Quant à l’art et l’esthétique, pfiou… vaste débat ! Je ne crois pas du tout que le beau soit nécessaire dans l’art, mais j’y suis attachée dans mes photographie. J’ai beau admirer son travail, je ne me retrouve pas, par exemple, dans la crudité des photos de Nan Goldin. Je crois que si je devais me plonger entièrement dans une recherche esthétique, plus que le beau, c’est le sublime – en tant que concept romantique – qui m’intéresserait. La tempête et la passion !
Ces dernières années, pour être honnête, mon travail est impacté par les conditions matérielles de mon existence. Comment être dans de la recherche formelle tout en essayant de sortir de la précarité ? Est-ce que si je pars dans des expérimentations trop bizarre, on me suivra ? Je n’en sais rien.

Je l’ai dit, devoir vivre de son art, c’est compliqué. Cela implique de se rendre visible en permanence, parce que si tu fais les meilleures glaces du monde mais que personne ne sait qu’elles existent, tu ne pourras pas en vivre.  J’ai fait le choix de mettre en avant mon approche féministe et bodypositive plutôt que de la cacher en me disant que cela risquerait de braquer des gens. Justement, ça me permet de faire venir  à moi des personnes qui se reconnaissent dans mes valeurs et c’est très bien comme ça !

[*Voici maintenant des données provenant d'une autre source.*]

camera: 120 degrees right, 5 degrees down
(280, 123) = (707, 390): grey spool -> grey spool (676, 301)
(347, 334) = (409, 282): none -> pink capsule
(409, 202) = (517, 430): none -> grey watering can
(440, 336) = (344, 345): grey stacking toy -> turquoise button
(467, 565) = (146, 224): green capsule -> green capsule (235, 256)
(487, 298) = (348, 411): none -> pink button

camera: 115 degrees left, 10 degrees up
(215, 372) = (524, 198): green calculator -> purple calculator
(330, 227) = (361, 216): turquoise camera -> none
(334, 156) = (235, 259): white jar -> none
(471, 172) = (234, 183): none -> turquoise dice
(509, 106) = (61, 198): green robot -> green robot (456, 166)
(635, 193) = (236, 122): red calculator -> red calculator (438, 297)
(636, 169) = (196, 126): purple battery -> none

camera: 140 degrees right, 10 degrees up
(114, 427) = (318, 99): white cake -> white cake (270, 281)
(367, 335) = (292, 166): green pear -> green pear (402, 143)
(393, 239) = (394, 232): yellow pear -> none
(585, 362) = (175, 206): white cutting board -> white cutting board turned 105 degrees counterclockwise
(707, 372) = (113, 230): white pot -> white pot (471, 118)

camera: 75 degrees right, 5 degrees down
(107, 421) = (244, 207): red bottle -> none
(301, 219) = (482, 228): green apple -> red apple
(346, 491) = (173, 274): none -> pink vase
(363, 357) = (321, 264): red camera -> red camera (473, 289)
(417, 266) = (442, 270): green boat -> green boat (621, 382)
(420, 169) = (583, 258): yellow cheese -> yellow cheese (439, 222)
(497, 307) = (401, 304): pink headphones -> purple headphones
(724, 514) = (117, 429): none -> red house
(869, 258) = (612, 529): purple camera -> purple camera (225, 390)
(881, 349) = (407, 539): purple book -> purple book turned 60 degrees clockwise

La visibilité, c’est aussi la question du regard. Qui regarde ? qui est regardé·e ? J’ai à cœur de sortir de ce qu’on appelle le male gaze afin de partir en quête d’un feminist gaze, pour reprendre le concept d’Azélie Fayolle. A travers mon regard, j’espère montrer à mes modèles à quel point elles sont tellement plus que les complexes que leur impose la norme patriarcale !

Honnêtement, ça dépend vraiment des situations. Je peux créer des portraits très classiques mais aussi des choses qui ne passent pas du tout auprès de la majorité des gens – j’ai déjà parlé de mon projet de shibari en non-mixité ; faire comprendre l’intérêt du concept et sa dimension féministe demande vraiment beaucoup de pédagogie auprès de pas mal de gens.

Je crois que si mes photos sont en marges, c’est surtout dans ma volonté de mettre en avant des corps invisibilisés par les normes de beauté en vigueur. Je suis d’ailleurs en train de monter un projet de mise en lumière des femmes grosses et de leurs vécus. Cela s’appelle “Glorieuse grosseur” et une exposition est prévue.